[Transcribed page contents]
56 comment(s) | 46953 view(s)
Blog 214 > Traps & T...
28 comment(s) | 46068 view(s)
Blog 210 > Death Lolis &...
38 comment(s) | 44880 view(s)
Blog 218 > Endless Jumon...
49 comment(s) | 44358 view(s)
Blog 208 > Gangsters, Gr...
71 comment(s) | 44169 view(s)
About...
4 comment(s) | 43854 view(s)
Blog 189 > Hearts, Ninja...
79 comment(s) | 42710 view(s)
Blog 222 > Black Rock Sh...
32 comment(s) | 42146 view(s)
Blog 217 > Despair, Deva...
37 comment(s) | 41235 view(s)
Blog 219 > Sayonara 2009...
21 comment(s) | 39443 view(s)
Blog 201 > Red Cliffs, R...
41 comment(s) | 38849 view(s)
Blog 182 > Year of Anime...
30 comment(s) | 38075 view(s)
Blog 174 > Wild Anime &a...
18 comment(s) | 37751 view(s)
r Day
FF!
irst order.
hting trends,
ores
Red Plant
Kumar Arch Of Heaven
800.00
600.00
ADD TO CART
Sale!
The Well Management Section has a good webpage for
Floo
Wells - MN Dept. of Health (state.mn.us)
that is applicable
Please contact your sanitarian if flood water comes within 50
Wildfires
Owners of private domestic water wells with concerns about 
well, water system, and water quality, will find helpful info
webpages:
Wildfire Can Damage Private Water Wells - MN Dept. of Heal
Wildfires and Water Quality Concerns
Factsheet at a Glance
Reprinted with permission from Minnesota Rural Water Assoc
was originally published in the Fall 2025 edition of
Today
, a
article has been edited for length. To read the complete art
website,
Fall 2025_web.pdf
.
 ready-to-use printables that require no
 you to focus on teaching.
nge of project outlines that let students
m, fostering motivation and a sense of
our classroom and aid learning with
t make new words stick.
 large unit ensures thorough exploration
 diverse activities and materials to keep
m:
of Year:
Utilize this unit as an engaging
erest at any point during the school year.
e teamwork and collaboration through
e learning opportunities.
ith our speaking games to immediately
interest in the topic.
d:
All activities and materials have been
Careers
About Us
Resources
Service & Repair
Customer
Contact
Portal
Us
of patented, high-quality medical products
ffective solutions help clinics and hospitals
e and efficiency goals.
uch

→ **BRIEF**:
Can you output every line of the records above as a JSON list of strings, one string per line, with blank lines left out?

→ **FINISHED EXERCISE**:
[
  "56 comment(s) | 46953 view(s)",
  "Blog 214 > Traps & T...",
  "28 comment(s) | 46068 view(s)",
  "Blog 210 > Death Lolis &...",
  "38 comment(s) | 44880 view(s)",
  "Blog 218 > Endless Jumon...",
  "49 comment(s) | 44358 view(s)",
  "Blog 208 > Gangsters, Gr...",
  "71 comment(s) | 44169 view(s)",
  "About...",
  "4 comment(s) | 43854 view(s)",
  "Blog 189 > Hearts, Ninja...",
  "79 comment(s) | 42710 view(s)",
  "Blog 222 > Black Rock Sh...",
  "32 comment(s) | 42146 view(s)",
  "Blog 217 > Despair, Deva...",
  "37 comment(s) | 41235 view(s)",
  "Blog 219 > Sayonara 2009...",
  "21 comment(s) | 39443 view(s)",
  "Blog 201 > Red Cliffs, R...",
  "41 comment(s) | 38849 view(s)",
  "Blog 182 > Year of Anime...",
  "30 comment(s) | 38075 view(s)",
  "Blog 174 > Wild Anime &a...",
  "18 comment(s) | 37751 view(s)",
  "r Day",
  "FF!",
  "irst order.",
  "hting trends,",
  "ores",
  "Red Plant",
  "Kumar Arch Of Heaven",
  "800.00",
  "600.00",
  "ADD TO CART",
  "Sale!",
  "The Well Management Section has a good webpage for",
  "Floo",
  "Wells - MN Dept. of Health (state.mn.us)",
  "that is applicable",
  "Please contact your sanitarian if flood water comes within 50",
  "Wildfires",
  "Owners of private domestic water wells with concerns about ",
  "well, water system, and water quality, will find helpful info",
  "webpages:",
  "Wildfire Can Damage Private Water Wells - MN Dept. of Heal",
  "Wildfires and Water Quality Concerns",
  "Factsheet at a Glance",
  "Reprinted with permission from Minnesota Rural Water Assoc",
  "was originally published in the Fall 2025 edition of",
  "Today",
  ", a",
  "article has been edited for length. To read the complete art",
  "website,",
  "Fall 2025_web.pdf",
  ".",
  " ready-to-use printables that require no",
  " you to focus on teaching.",
  "nge of project outlines that let students",
  "m, fostering motivation and a sense of",
  "our classroom and aid learning with",
  "t make new words stick.",
  " large unit ensures thorough exploration",
  " diverse activities and materials to keep",
  "m:",
  "of Year:",
  "Utilize this unit as an engaging",
  "erest at any point during the school year.",
  "e teamwork and collaboration through",
  "e learning opportunities.",
  "ith our speaking games to immediately",
  "interest in the topic.",
  "d:",
  "All activities and materials have been",
  "Careers",
  "About Us",
  "Resources",
  "Service & Repair",
  "Customer",
  "Contact",
  "Portal",
  "Us",
  "of patented, high-quality medical products",
  "ffective solutions help clinics and hospitals",
  "e and efficiency goals.",
  "uch"
]